CudaMemcpyToArray issue A bug ?

I try to see if the cudaMemcpyToArray working correctly using a simple code

sum = cplvSum2_32f_C1(d_temp3D, nElems, d_tempBuffer, 64) / nElems;

            fprintf(stderr, " Debug value 01: %d %f \n",id, sum);

            cudaMemcpyToArray(d_array3D_temp, 0, 0, d_temp3D, sizeMem , cudaMemcpyDeviceToDevice);

            cudaMemset(d_temp3D, 0, sizeMem);

            sum = cplvSum2_32f_C1(d_temp3D, nElems, d_tempBuffer, 64) / nElems;

            fprintf(stderr, " Debug value 02: %d %f \n",id, sum);

            cudaMemcpyFromArray( d_temp3D, d_array3D_temp, 0, 0, sizeMem , cudaMemcpyDeviceToDevice);

            sum = cplvSum2_32f_C1(d_temp3D, nElems, d_tempBuffer, 64) / nElems;

            fprintf(stderr, " Debug value 03: %d %f \n",id, sum);

In this code, i copy the contain of a device memory block to cudaArray, erase the memory contain, and read back the result from cudaArray to the memory block. I use the sum2 function that compute the total of square value from memory block.

In the case that everything run correctly the Debug value 01 and 03 will be the same while debug 02 will return 0.

I run with 1 GPU, the result is correct.

I run with 2 GPUs in parallel, some thing strange happen. On one GPUs the result is still correct. On the other,:

Debug value 01: 0 0.140667 

 Debug value 02: 0 0.000000 

 Debug value 03: 0 0.000000

There’s something incorrect with cudaMemcpyFrom/ToArray. Is that a bug.

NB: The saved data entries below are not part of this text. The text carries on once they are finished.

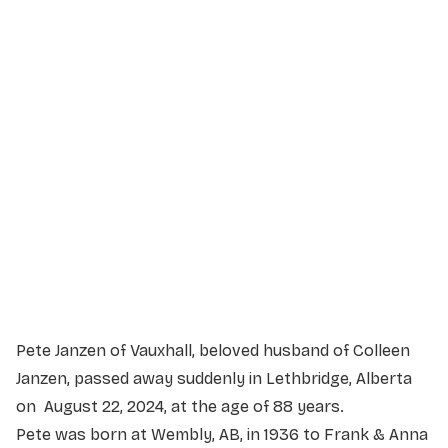
Service Details
Service information not yet available.
Pete Janzen of Vauxhall, beloved husband of Colleen
Janzen, passed away suddenly in Lethbridge, Alberta
on August 22, 2024, at the age of 88 years.
Pete was born at Wembly, AB, in 1936 to Frank & Anna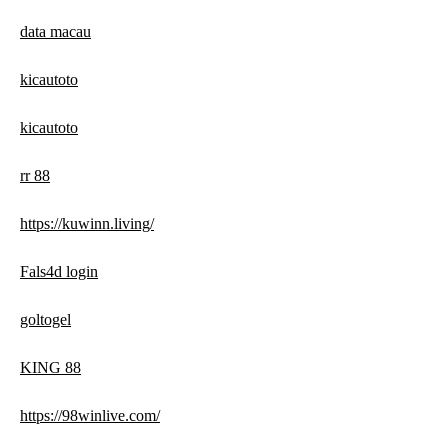
data macau
kicautoto
kicautoto
rr 88
https://kuwinn.living/
Fals4d login
goltogel
KING 88
https://98winlive.com/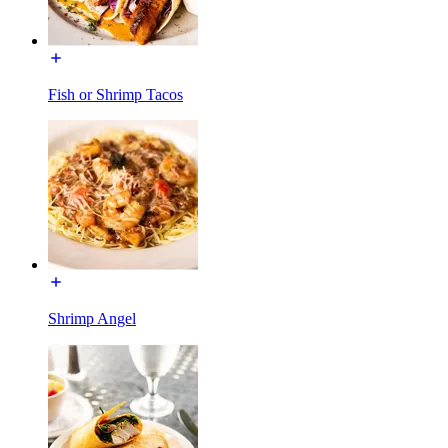
Fish or Shrimp Tacos
Shrimp Angel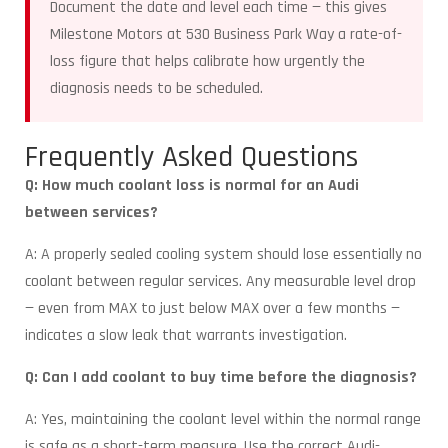
Document the date and level each time — this gives
Milestone Motors at 530 Business Park Way a rate-of-
loss figure that helps calibrate how urgently the
diagnosis needs to be scheduled.
Frequently Asked Questions
Q: How much coolant loss is normal for an Audi
between services?
A: A properly sealed cooling system should lose essentially no
coolant between regular services. Any measurable level drop
— even from MAX to just below MAX over a few months —
indicates a slow leak that warrants investigation.
Q: Can I add coolant to buy time before the diagnosis?
A: Yes, maintaining the coolant level within the normal range
is safe as a short-term measure. Use the correct Audi-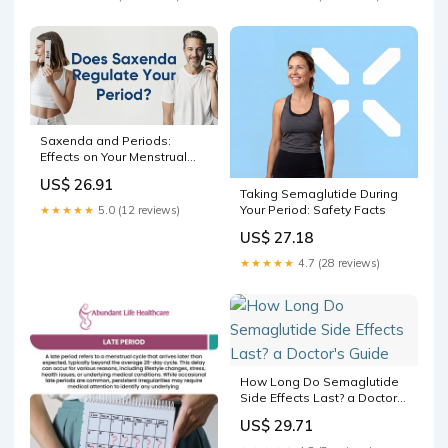
Saxenda and Periods:
Effects on Your Menstrual
Cycle – Bolt Pharmacy
US$ 26.91
Taking Semaglutide During
Your Period: Safety Facts
★★★★★
5.0 (12 reviews)
US$ 27.18
★★★★★
4.7 (28 reviews)
How Long Do Semaglutide
Side Effects Last? a Doctor's
Guide
US$ 29.71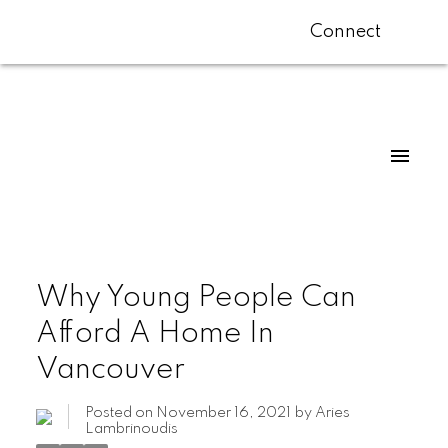
Connect
Why Young People Can
Afford A Home In
Vancouver
Posted on
November 16, 2021
by
Aries
Lambrinoudis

The code i post here is exact the code i have inside my threads, and each thread run on one device using cudaSetDevice, all the array and memory block are allocated per thread (inside the thread function)

Are you sure your multi-GPU code is correct? Have you looked at the multiGPU samples in the SDK?

It’s hard to tell what the problem is without the complete code.